Beyond this, counting is complicated by the fact that compounding and morphological changes work differently, English will use different words in cases where Spanish would use suffixes, and will count compounds as words that in Spanish would be phrases.

"there's only a few ways to express yourself in Spanish compared to other languages." is very wrong. Spanish word order is massively more flexible than English, grammar and morphology more nuanced, they do things in different ways but this is a deep misunderstanding.

guille_ an hour ago | parent | prev | next [-]

This is the sort of thing you should run through an LLM. I'm surprised people can read that and not have their bs radar go off.

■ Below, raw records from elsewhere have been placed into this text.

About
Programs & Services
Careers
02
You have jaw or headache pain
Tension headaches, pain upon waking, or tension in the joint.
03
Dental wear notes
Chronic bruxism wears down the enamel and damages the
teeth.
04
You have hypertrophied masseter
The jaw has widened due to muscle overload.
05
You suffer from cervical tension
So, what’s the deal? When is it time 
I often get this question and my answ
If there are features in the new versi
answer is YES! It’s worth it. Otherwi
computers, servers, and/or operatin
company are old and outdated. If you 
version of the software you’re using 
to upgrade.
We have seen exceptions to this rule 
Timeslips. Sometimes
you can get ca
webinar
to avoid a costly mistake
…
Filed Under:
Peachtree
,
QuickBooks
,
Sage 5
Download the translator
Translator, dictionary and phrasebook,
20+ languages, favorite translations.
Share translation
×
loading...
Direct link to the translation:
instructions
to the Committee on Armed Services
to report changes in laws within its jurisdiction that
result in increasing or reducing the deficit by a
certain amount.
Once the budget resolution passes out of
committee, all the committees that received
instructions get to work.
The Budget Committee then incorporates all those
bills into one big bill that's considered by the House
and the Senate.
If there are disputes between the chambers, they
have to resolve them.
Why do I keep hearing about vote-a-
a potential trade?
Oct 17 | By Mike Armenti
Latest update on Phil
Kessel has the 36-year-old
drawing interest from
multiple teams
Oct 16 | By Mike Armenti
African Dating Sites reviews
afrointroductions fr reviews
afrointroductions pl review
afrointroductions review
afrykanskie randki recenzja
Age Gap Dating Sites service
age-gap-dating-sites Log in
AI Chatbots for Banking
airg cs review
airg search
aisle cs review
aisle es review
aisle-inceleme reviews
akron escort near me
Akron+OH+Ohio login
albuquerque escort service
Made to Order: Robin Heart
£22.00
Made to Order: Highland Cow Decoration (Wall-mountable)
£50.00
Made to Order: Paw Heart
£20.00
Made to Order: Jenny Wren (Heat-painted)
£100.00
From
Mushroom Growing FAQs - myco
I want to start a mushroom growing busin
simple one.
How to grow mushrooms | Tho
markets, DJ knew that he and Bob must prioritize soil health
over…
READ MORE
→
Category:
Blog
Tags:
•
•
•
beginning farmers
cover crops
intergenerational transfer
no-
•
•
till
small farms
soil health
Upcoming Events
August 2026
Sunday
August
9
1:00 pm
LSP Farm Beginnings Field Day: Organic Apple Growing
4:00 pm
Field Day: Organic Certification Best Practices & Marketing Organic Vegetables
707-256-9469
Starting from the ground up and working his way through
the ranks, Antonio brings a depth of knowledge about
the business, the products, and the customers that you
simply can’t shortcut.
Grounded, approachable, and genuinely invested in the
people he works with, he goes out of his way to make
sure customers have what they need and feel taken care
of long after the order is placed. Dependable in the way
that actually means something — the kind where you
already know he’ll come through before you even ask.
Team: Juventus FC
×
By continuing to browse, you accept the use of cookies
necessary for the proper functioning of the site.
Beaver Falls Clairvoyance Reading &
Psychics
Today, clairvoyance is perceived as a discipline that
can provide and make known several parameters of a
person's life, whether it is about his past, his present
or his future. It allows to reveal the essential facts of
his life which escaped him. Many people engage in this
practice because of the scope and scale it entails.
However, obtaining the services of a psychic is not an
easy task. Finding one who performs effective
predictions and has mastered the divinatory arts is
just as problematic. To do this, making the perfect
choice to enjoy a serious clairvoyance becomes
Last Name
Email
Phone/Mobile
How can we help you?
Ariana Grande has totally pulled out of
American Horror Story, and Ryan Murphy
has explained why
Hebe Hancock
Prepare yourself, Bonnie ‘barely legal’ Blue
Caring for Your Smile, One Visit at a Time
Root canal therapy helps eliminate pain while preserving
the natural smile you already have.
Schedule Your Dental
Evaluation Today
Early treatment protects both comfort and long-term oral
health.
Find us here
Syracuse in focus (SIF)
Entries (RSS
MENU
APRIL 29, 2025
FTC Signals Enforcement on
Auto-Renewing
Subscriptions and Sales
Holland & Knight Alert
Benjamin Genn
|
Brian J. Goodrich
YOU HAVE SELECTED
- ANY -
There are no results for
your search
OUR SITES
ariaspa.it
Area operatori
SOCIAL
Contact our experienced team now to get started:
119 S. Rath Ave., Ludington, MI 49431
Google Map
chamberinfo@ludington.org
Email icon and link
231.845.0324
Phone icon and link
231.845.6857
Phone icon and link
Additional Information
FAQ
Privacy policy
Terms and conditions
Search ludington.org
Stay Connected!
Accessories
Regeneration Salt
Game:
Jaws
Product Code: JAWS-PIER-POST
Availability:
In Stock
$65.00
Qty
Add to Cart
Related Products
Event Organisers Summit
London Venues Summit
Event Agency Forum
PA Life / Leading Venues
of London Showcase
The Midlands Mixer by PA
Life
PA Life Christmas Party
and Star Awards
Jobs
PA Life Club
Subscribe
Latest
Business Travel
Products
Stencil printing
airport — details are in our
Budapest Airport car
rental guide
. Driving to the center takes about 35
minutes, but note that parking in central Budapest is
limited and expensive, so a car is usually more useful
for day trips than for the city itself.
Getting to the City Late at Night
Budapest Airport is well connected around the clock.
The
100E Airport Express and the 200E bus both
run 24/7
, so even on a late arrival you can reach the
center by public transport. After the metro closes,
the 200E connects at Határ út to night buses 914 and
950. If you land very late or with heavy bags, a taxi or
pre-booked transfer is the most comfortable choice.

The only way to get to a million English words is to start counting things that nobody considers separate, or even real words. Even if you were to use a real dictionary word count (a quick search tells me Merriam-Webster unabridged more than cuts your number in half), I'd wonder if they're counting eg "see" and "seen" as one or two words.

(Similarly, 93k comes from RAE, which is intentionally conservative. Just pulling in regional words gets you a few more tens of thousands.

Anyway, just a wild thing to read.

elnatro an hour ago | parent | prev | next [-]

You are counting only the words that have been accepted in the RAE dictionary. A word is only accepted when there is a noticeable usage. So there is a lot of words that have not reached the category of “word” officially, but they exist.

Apart from that, the dictionary only list root words, not derivatives.

vondur 2 hours ago | parent | prev [-]

Yes, but I have an outrageous American English accent which ruins my attempt to speak it!